WHAT THE EXERCISE ASKS —
What you give back should be only the lines from the one holding "535 788 66.88" through the final line of the records, each reproduced exactly.

INPUT —

+ + + + + + +

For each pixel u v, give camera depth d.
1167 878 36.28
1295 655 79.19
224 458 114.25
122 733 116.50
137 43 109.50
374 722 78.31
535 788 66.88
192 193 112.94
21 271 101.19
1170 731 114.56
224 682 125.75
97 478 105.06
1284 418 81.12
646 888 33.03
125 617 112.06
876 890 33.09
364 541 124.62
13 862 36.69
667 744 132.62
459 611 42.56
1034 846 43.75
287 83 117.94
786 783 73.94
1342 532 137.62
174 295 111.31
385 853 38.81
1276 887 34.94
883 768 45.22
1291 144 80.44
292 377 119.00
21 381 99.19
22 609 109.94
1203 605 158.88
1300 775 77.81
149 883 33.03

+ + + + + + +

SOLUTION TO THE EXERCISE —
535 788 66.88
192 193 112.94
21 271 101.19
1170 731 114.56
224 682 125.75
97 478 105.06
1284 418 81.12
646 888 33.03
125 617 112.06
876 890 33.09
364 541 124.62
13 862 36.69
667 744 132.62
459 611 42.56
1034 846 43.75
287 83 117.94
786 783 73.94
1342 532 137.62
174 295 111.31
385 853 38.81
1276 887 34.94
883 768 45.22
1291 144 80.44
292 377 119.00
21 381 99.19
22 609 109.94
1203 605 158.88
1300 775 77.81
149 883 33.03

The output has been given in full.